Top of Recorded information
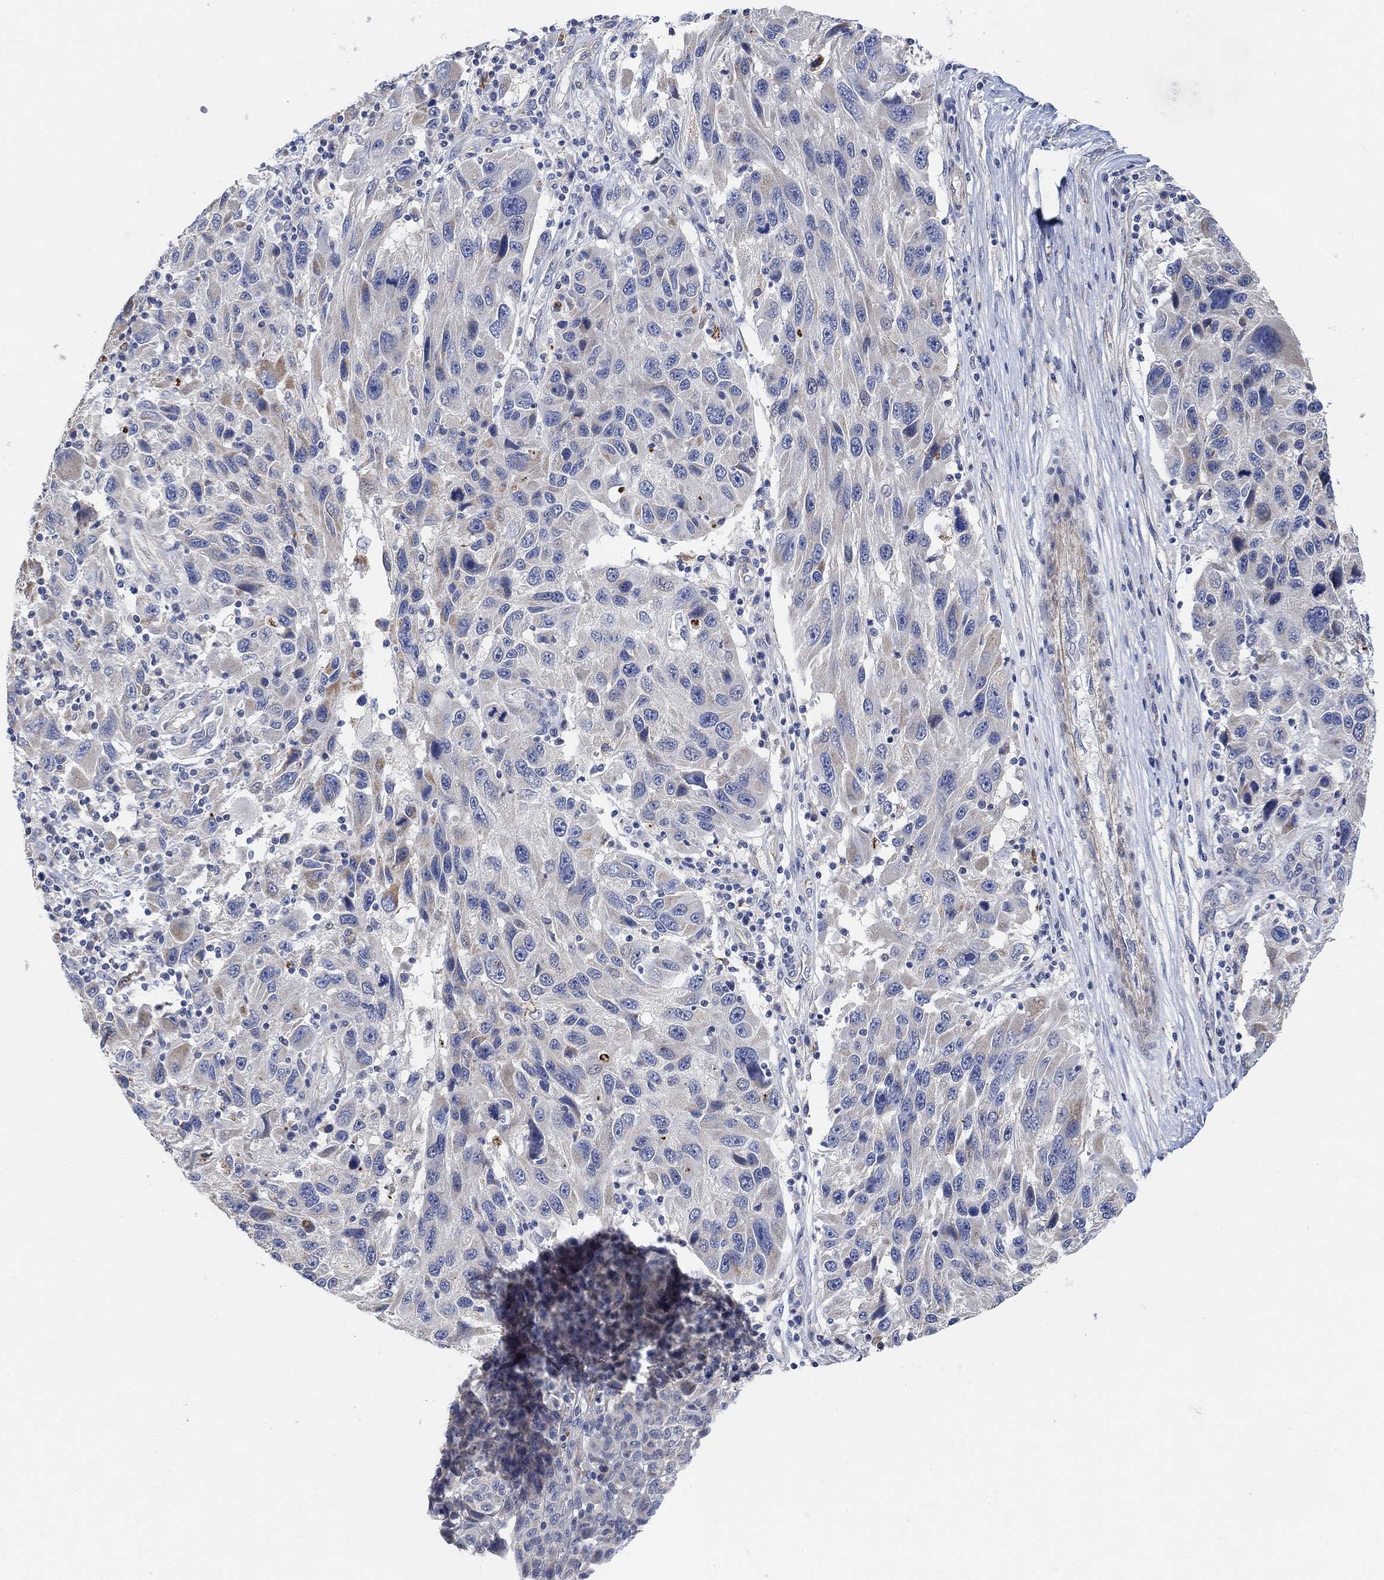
{"staining": {"intensity": "negative", "quantity": "none", "location": "none"}, "tissue": "melanoma", "cell_type": "Tumor cells", "image_type": "cancer", "snomed": [{"axis": "morphology", "description": "Malignant melanoma, NOS"}, {"axis": "topography", "description": "Skin"}], "caption": "Photomicrograph shows no significant protein positivity in tumor cells of malignant melanoma.", "gene": "HCRTR1", "patient": {"sex": "male", "age": 53}}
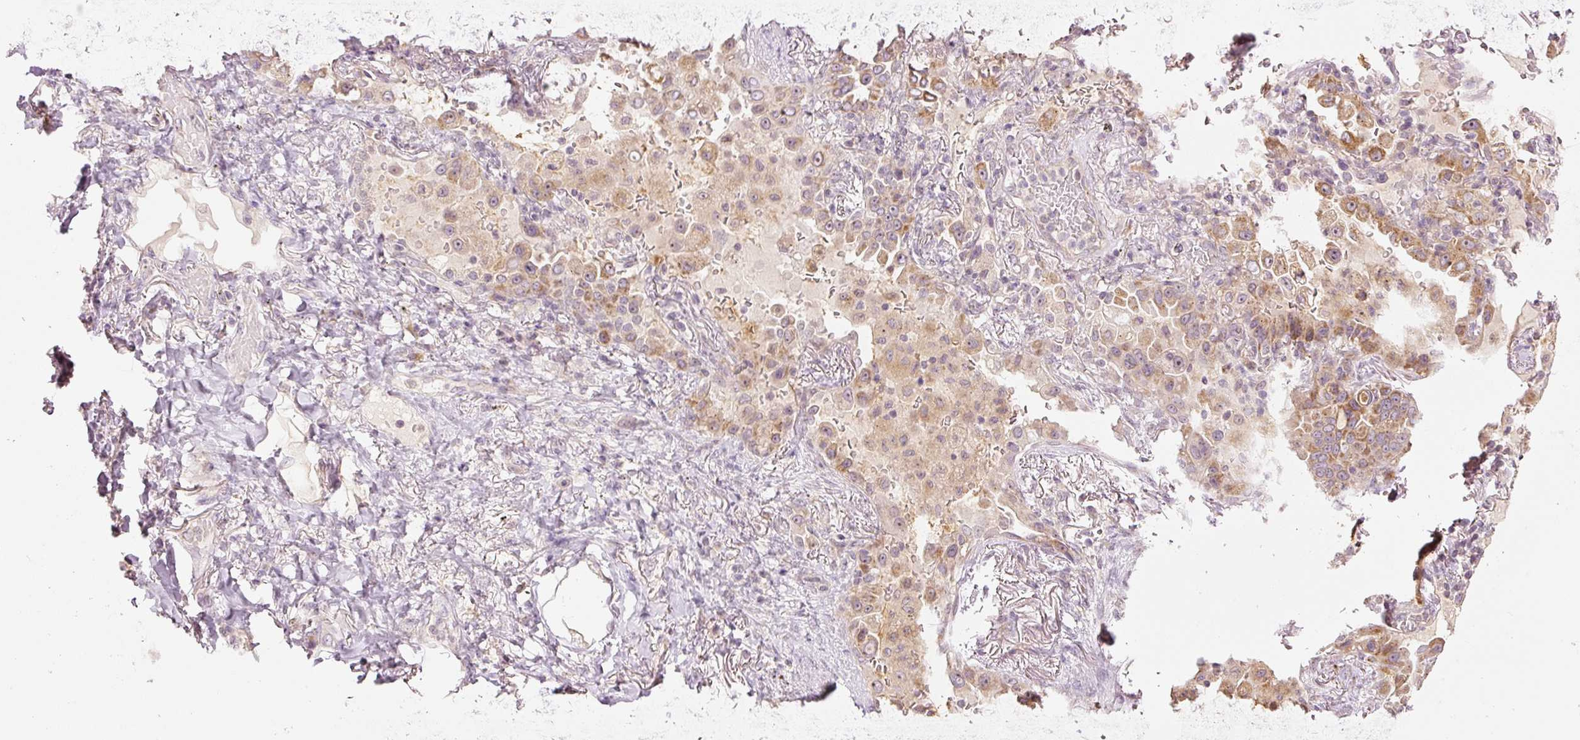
{"staining": {"intensity": "moderate", "quantity": "25%-75%", "location": "cytoplasmic/membranous"}, "tissue": "lung cancer", "cell_type": "Tumor cells", "image_type": "cancer", "snomed": [{"axis": "morphology", "description": "Squamous cell carcinoma, NOS"}, {"axis": "topography", "description": "Lung"}], "caption": "DAB immunohistochemical staining of human squamous cell carcinoma (lung) exhibits moderate cytoplasmic/membranous protein positivity in approximately 25%-75% of tumor cells. The staining was performed using DAB (3,3'-diaminobenzidine) to visualize the protein expression in brown, while the nuclei were stained in blue with hematoxylin (Magnification: 20x).", "gene": "CDC20B", "patient": {"sex": "male", "age": 74}}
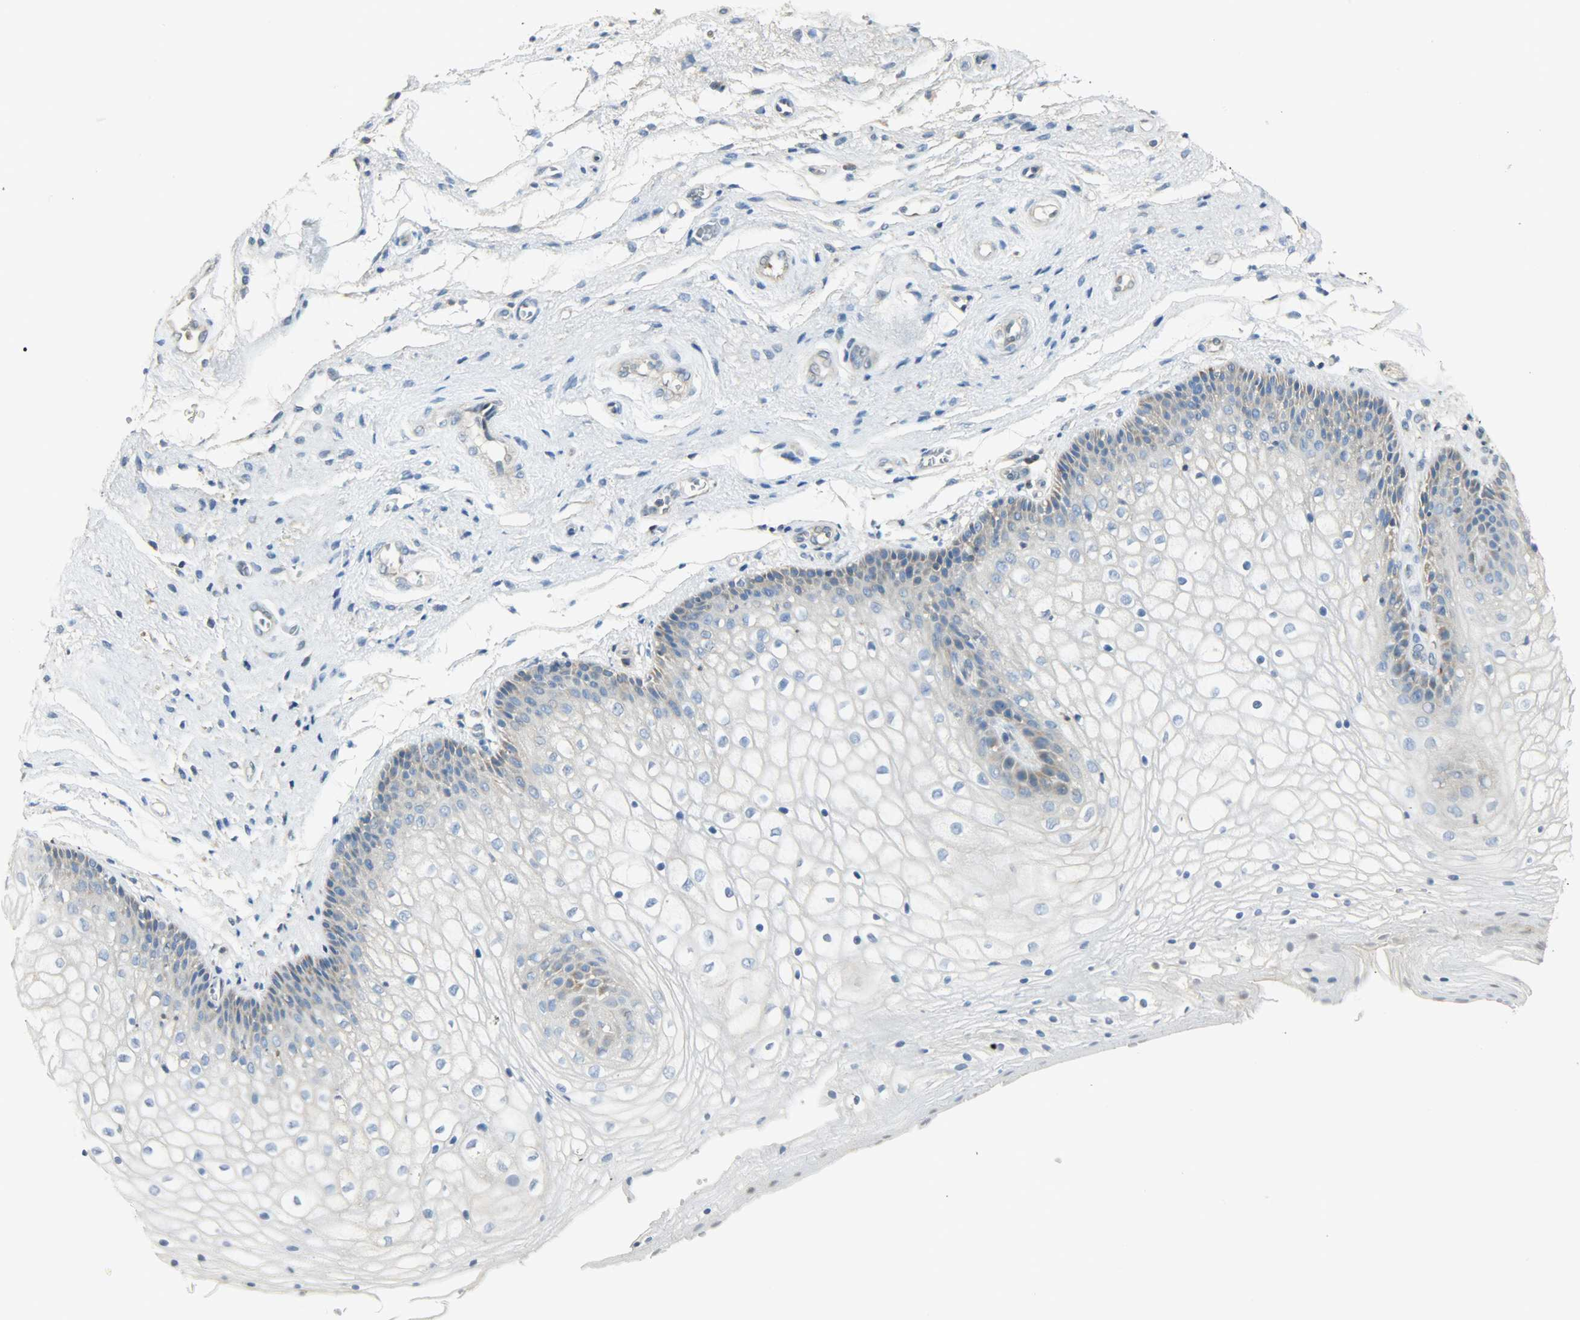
{"staining": {"intensity": "weak", "quantity": "<25%", "location": "cytoplasmic/membranous"}, "tissue": "vagina", "cell_type": "Squamous epithelial cells", "image_type": "normal", "snomed": [{"axis": "morphology", "description": "Normal tissue, NOS"}, {"axis": "topography", "description": "Vagina"}], "caption": "This is a photomicrograph of immunohistochemistry (IHC) staining of unremarkable vagina, which shows no expression in squamous epithelial cells.", "gene": "NNT", "patient": {"sex": "female", "age": 34}}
Bottom of Recorded information
#### Task objective
Copy the listing exactly. No images belong in the copy.

#### Answer
{"staining": {"intensity": "negative", "quantity": "none", "location": "none"}, "tissue": "melanoma", "cell_type": "Tumor cells", "image_type": "cancer", "snomed": [{"axis": "morphology", "description": "Malignant melanoma, NOS"}, {"axis": "topography", "description": "Skin"}], "caption": "Photomicrograph shows no significant protein positivity in tumor cells of malignant melanoma.", "gene": "HCRTR1", "patient": {"sex": "male", "age": 53}}
{"staining": {"intensity": "moderate", "quantity": "25%-75%", "location": "cytoplasmic/membranous"}, "tissue": "lung cancer", "cell_type": "Tumor cells", "image_type": "cancer", "snomed": [{"axis": "morphology", "description": "Squamous cell carcinoma, NOS"}, {"axis": "topography", "description": "Lung"}], "caption": "DAB immunohistochemical staining of human squamous cell carcinoma (lung) exhibits moderate cytoplasmic/membranous protein positivity in approximately 25%-75% of tumor cells. The staining was performed using DAB (3,3'-diaminobenzidine) to visualize the protein expression in brown, while the nuclei were stained in blue with hematoxylin (Magnification: 20x).", "gene": "CDC20B", "patient": {"sex": "male", "age": 74}}
{"staining": {"intensity": "weak", "quantity": "<25%", "location": "cytoplasmic/membranous"}, "tissue": "vagina", "cell_type": "Squamous epithelial cells", "image_type": "normal", "snomed": [{"axis": "morphology", "description": "Normal tissue, NOS"}, {"axis": "topography", "description": "Vagina"}], "caption": "This is a photomicrograph of immunohistochemistry (IHC) staining of unremarkable vagina, which shows no expression in squamous epithelial cells.", "gene": "NNT", "patient": {"sex": "female", "age": 34}}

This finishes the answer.